# Eris learning contacts



## Dinahmyte (Sep 26, 2004)

I've been working to teach Eris a 2on 2 off at home. this is what we've done so far. We've been working on it for about a week, and started with the board sideways. When she seemed to understand that, I turned it this way. We start our real class on Monday, this was just homework given to me at our initial consultation.


----------



## JakodaCD OA (May 14, 2000)

great video, you should have no problem teaching her anything she's quite the food hoggie))))) 

You can also use your 'stairs' as well as the box,, Have fun in class, you both will do fine I"m sure)


----------



## MaggieRoseLee (Aug 17, 2001)

WOW, great job! You can see how she 'get's it' when she puts her rear leg up independently. 

Looks like you can stand up now and see if she'll do the same behavior....

Then start moving and see if she'll STAY and continue with the behavior until released. It's important our movement doesn't cue the release, just the verbal. :wub:


----------



## Dinahmyte (Sep 26, 2004)

Good tips, Thank You! When do you put a command to it? This is just her doing it on her own, no commands given. I have a feeling she will stay since I set up my camera to make sure I had a decent angle...she stood on it the whole time. Probabaly thinking "Where's my treat!?!" I will start standing up too, I am currently kneeling.


----------



## MaggieRoseLee (Aug 17, 2001)

My current instructor doesn't use the target, we just put the food on the ground. In the past, I HAVE used a plastic target and had a verbal (target) that meant do the nose touch THEN I would click and drop the treat on the target.

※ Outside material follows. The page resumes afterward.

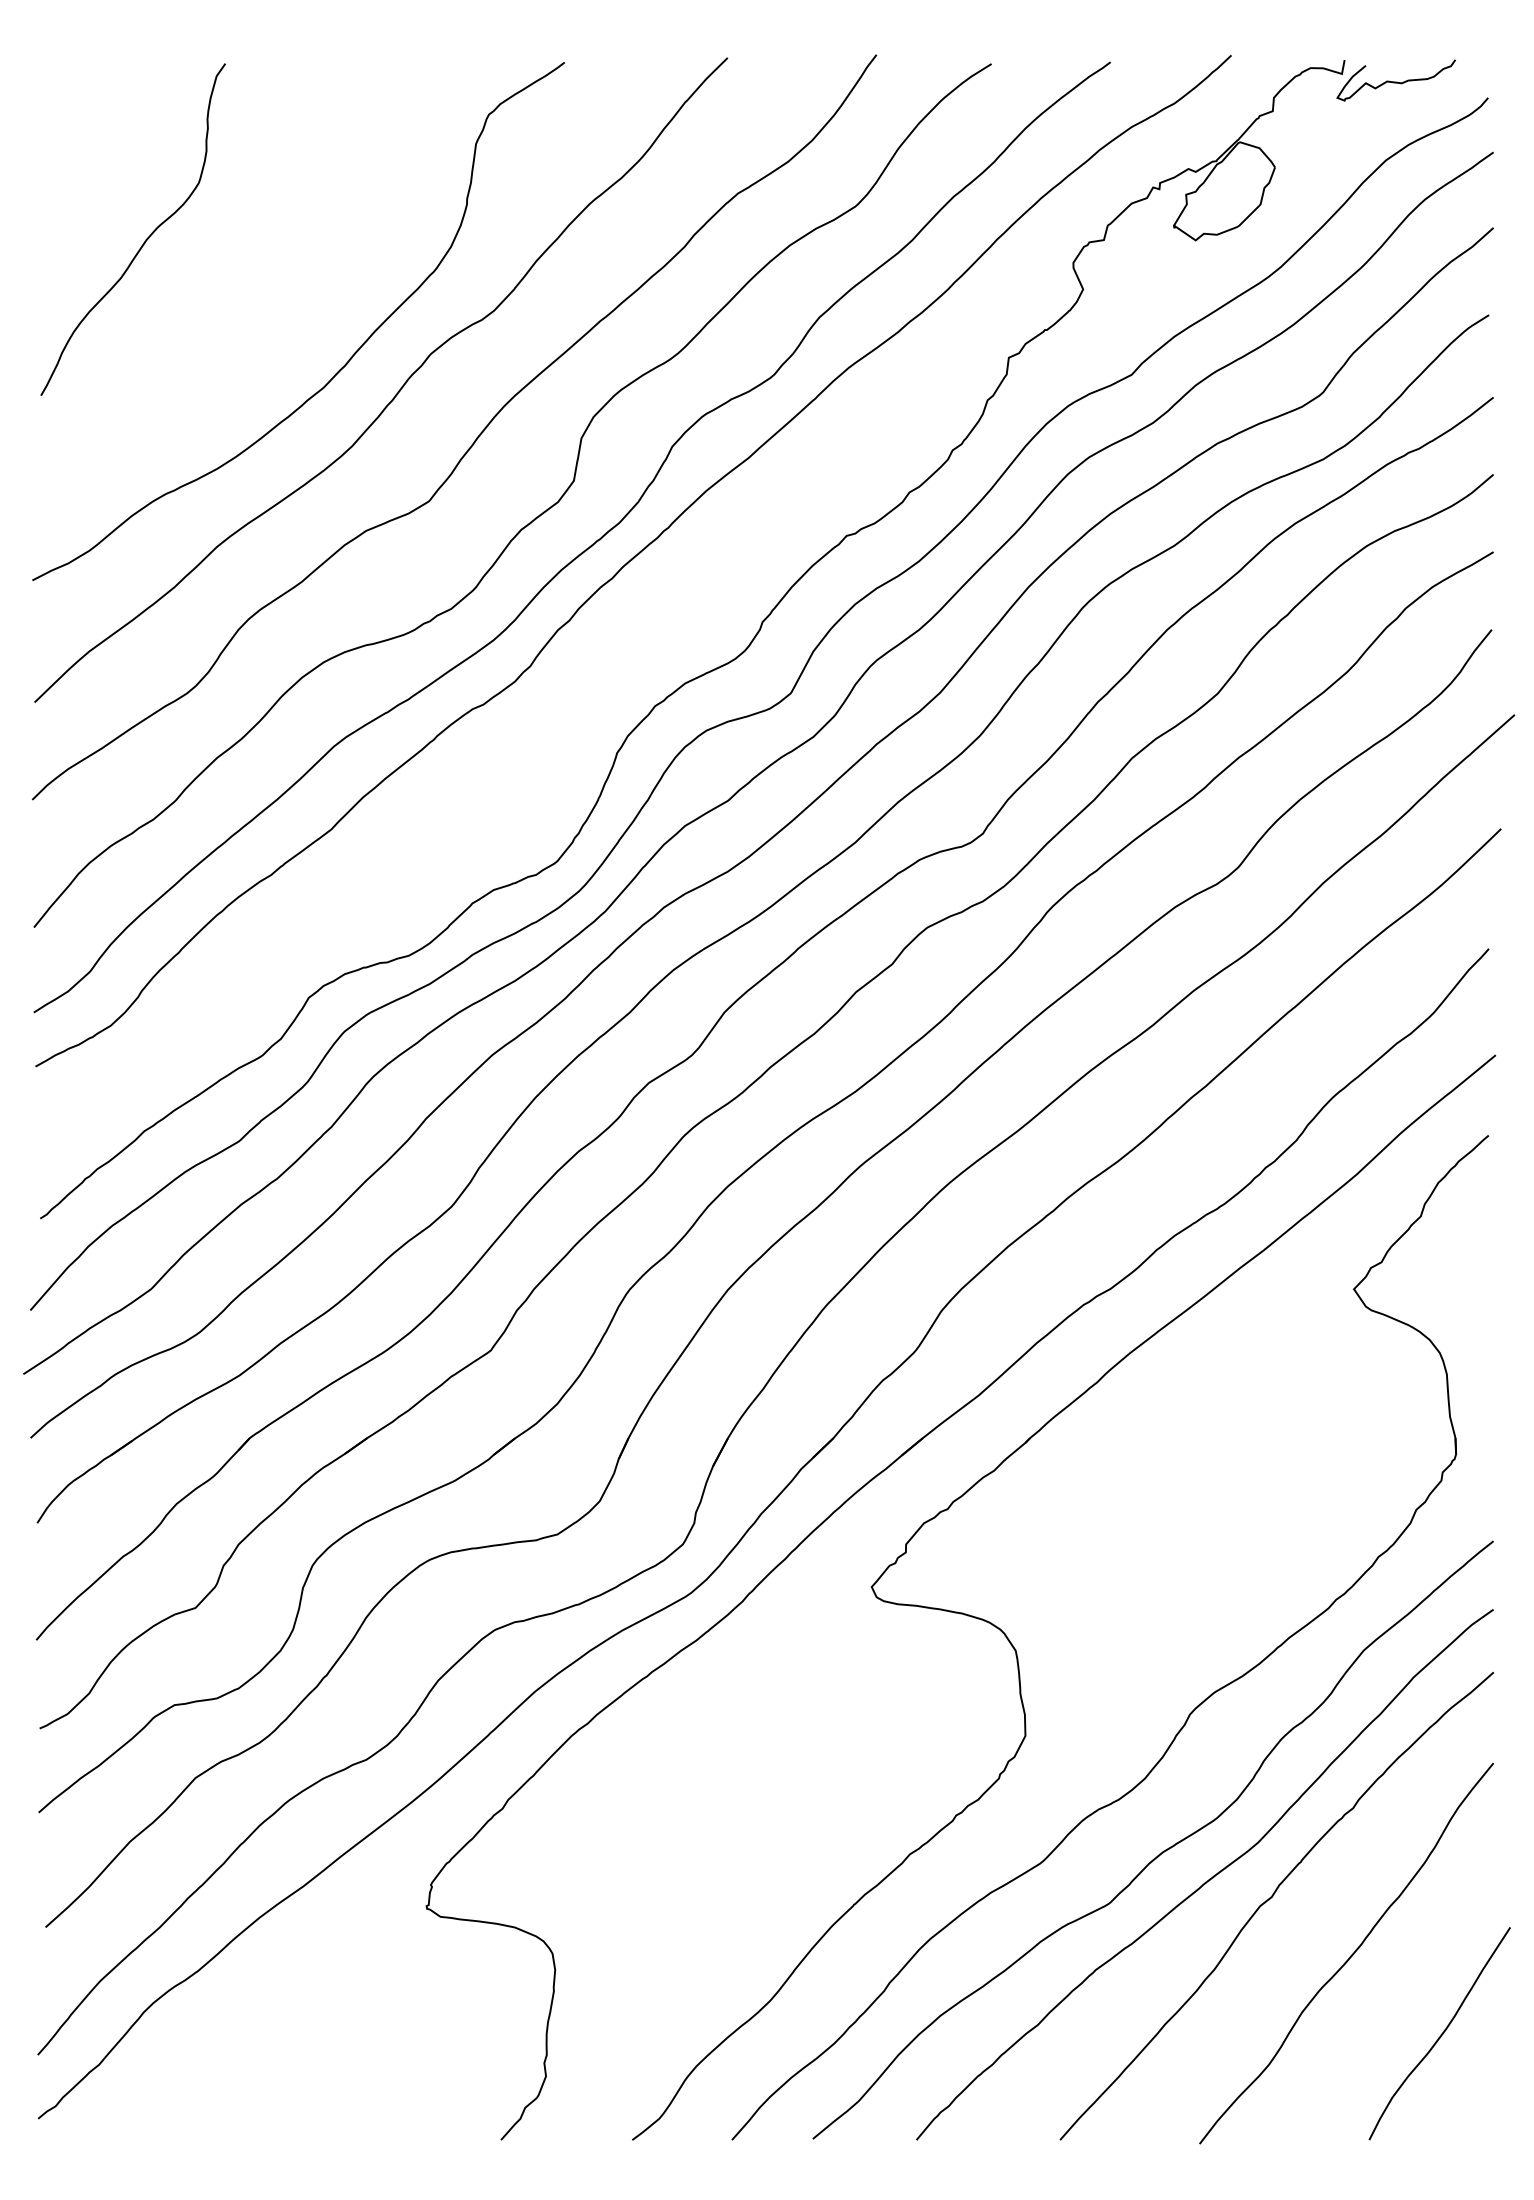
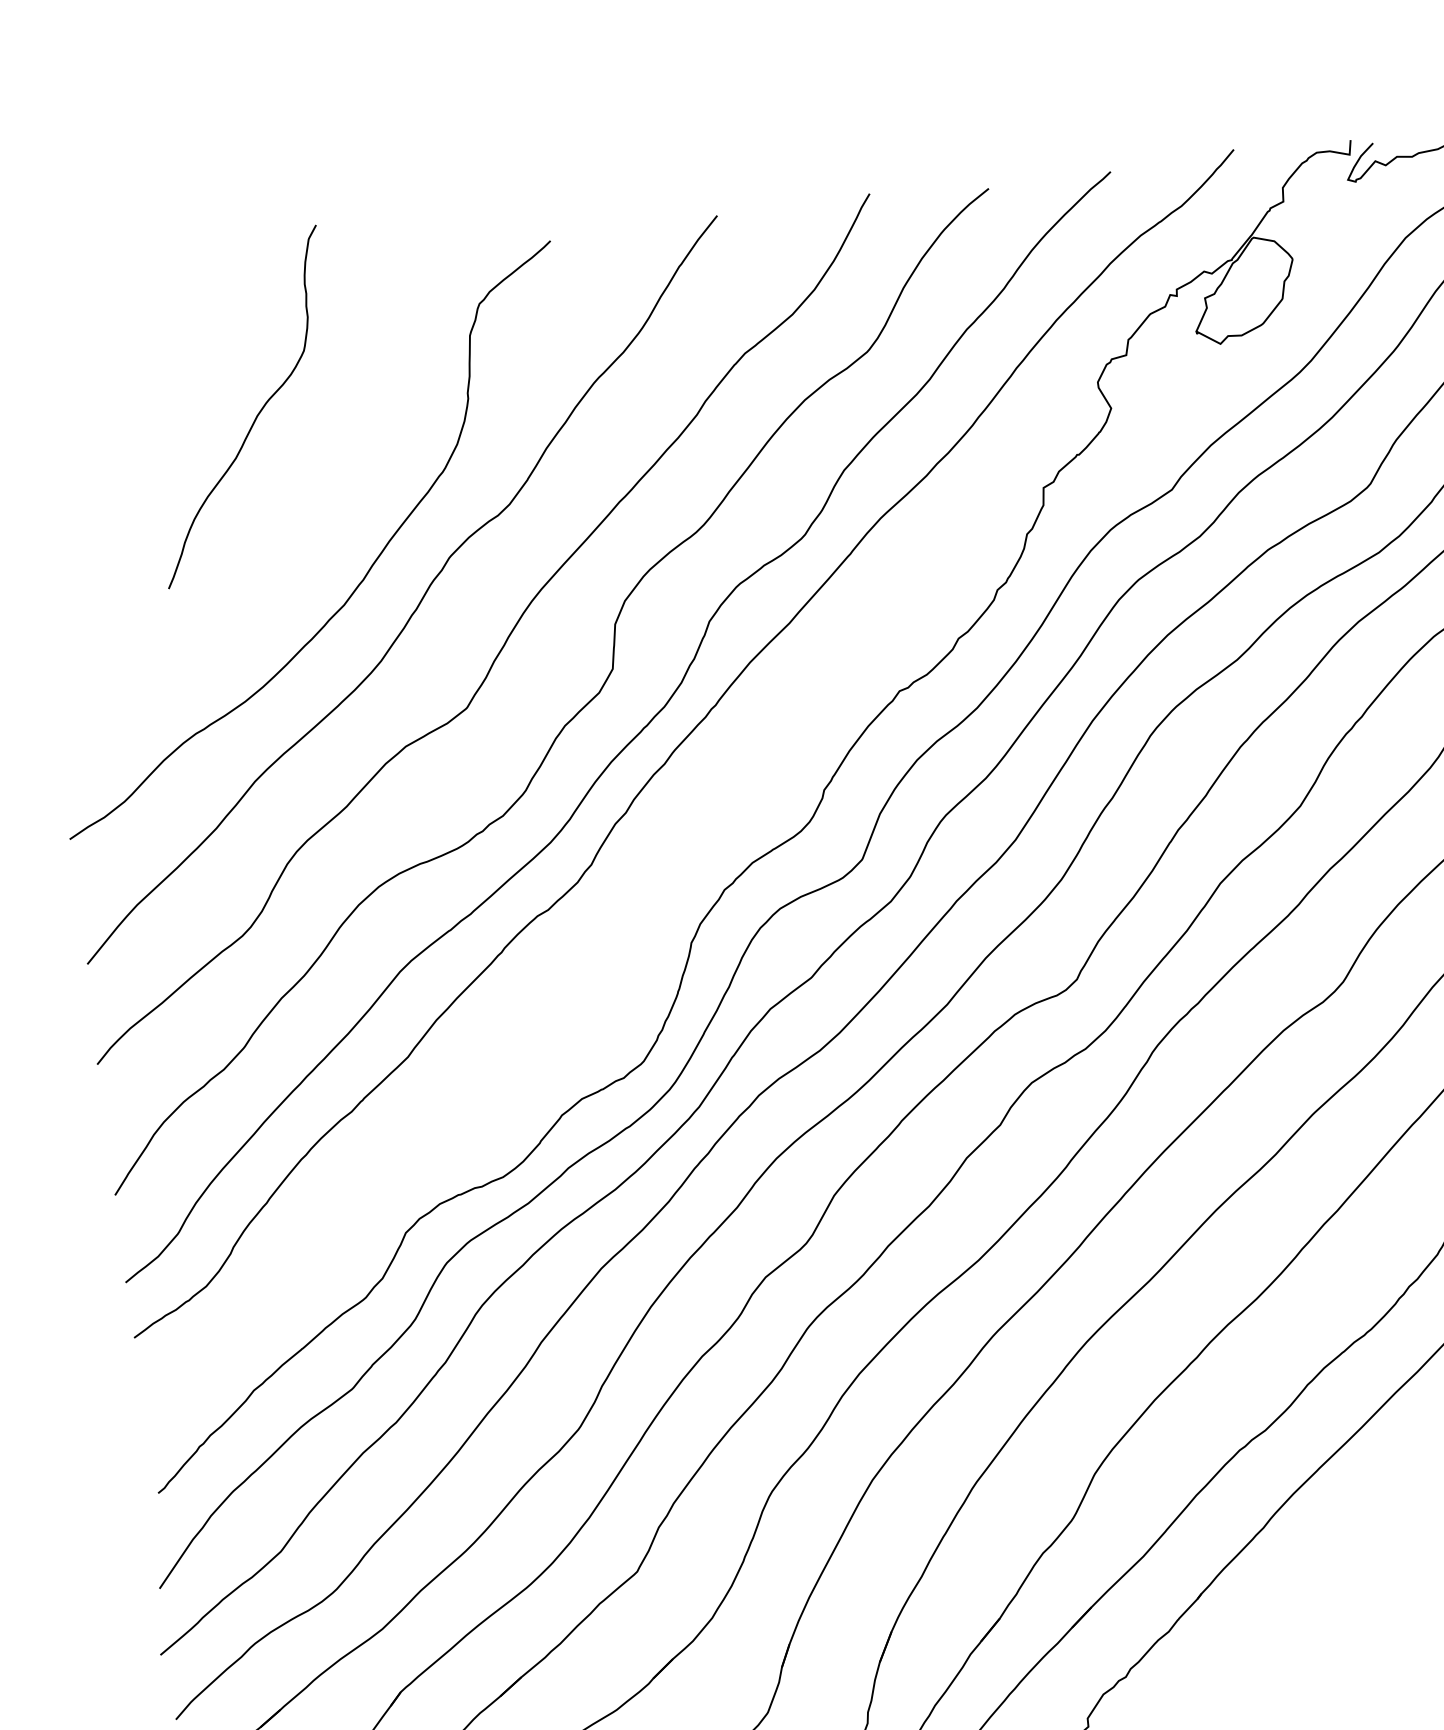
curve: (145, 239) -> (256, 415), moved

Currently, we are asked NOT to have put a command to it at all. Just do what you have with teaching the position by shaping it, and then giving the treats when they 'assume the position'. The only verbal we are supposed to do is the release (which is actually the way you are doing it).

We always treat ON THE GROUND. Which is easier to remember when sitting on the ground then when we are standing and moving around. The clicker is a huge help with this cause it can mark the position (then we move in to put the treat on the ground) and then we can move all around again. So the 'click' is a bridge between what we want (the 2on/2off) and the reward (that they want, treat on the ground). They get to LOVE this new 'game' cause we are supposed to reward with tons of frequent yummy treats/ release and then have them do it again.





 has more fun treat filled flatwork you can work on.





 this is just a month later, she's doing the* 2on/2off* and we haven't even trained the release word (I use 'ok') yet. At this point we toss the treat when we want them off.


----------



## Ruthie (Aug 25, 2009)

Dianna,

Very cool video. You can tell that Eris is having fun. She has great food drive!


----------